» Task to complete
Make an exact copy of the lines from the top of the entries below through the line with "Запомнить меня". Leave all pictures out.

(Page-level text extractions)
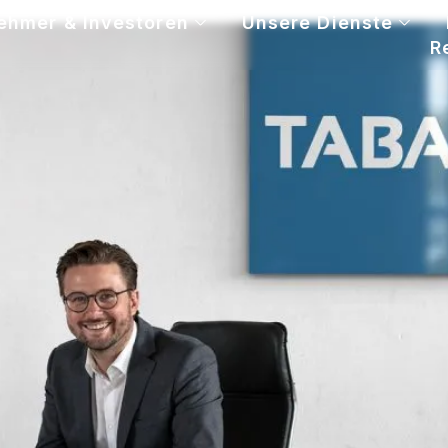
ehmer & Investoren
Unsere Dienste
R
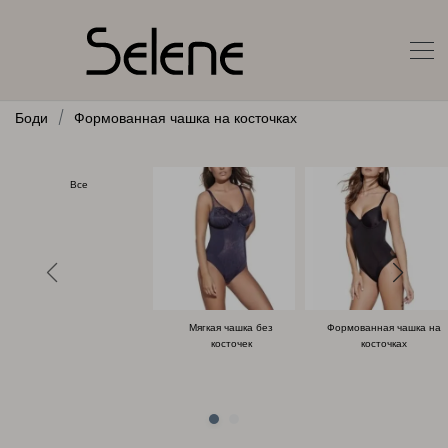
Боди
Формованная чашка на косточках
Все
Мягкая чашка без
Формованная чашка на
косточек
косточках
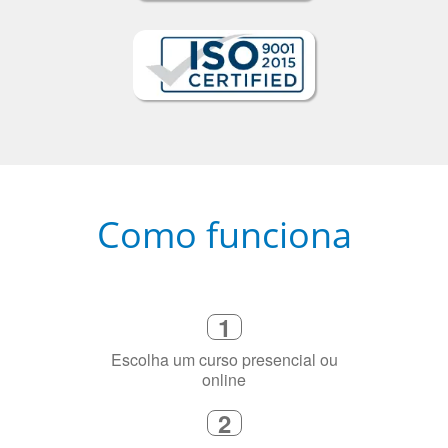
Como funciona
1
Escolha um curso presencial ou
online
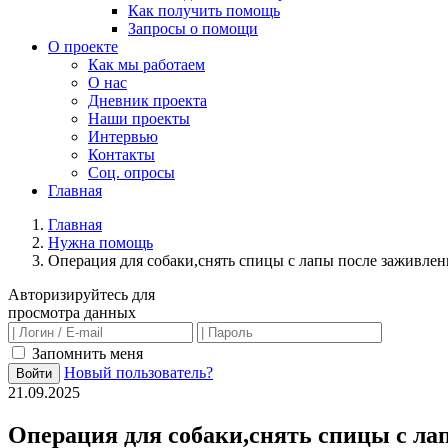
Как получить помощь
Запросы о помощи
О проекте
Как мы работаем
О нас
Дневник проекта
Наши проекты
Интервью
Контакты
Соц. опросы
Главная
Главная
Нужна помощь
Операция для собаки,снять спицы с лапы после заживлен
Авторизируйтесь для
просмотра данных
Запомнить меня
Новый пользователь?
Войти
21.09.2025
Операция для собаки,снять спицы с ла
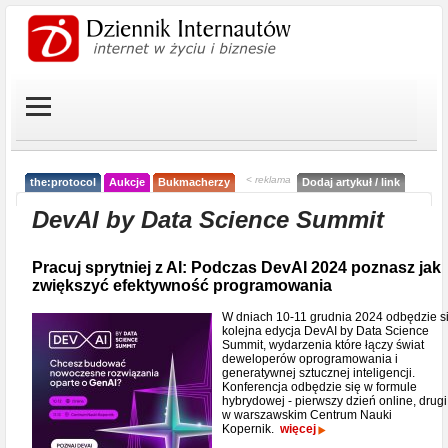
< reklama
the:protocol
Aukcje
Bukmacherzy
Dodaj artykuł / link
DevAI by Data Science Summit
Pracuj sprytniej z AI: Podczas DevAI 2024 poznasz jak
zwiększyć efektywność programowania
W dniach 10-11 grudnia 2024 odbędzie s
kolejna edycja DevAI by Data Science
Summit, wydarzenia które łączy świat
deweloperów oprogramowania i
generatywnej sztucznej inteligencji.
Konferencja odbędzie się w formule
hybrydowej - pierwszy dzień online, drugi
w warszawskim Centrum Nauki
Kopernik.
więcej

» Worked solution
ehmer & Investoren
Unsere Dienste
R
Боди
Формованная чашка на косточках
Все
Мягкая чашка без
Формованная чашка на
косточек
косточках
Como funciona
1
Escolha um curso presencial ou
online
Как получить помощь
Запросы о помощи
О проекте
Как мы работаем
О нас
Дневник проекта
Наши проекты
Интервью
Контакты
Соц. опросы
Главная
Главная
Нужна помощь
Операция для собаки,снять спицы с лапы после заживлен
Авторизируйтесь для
просмотра данных
Запомнить меня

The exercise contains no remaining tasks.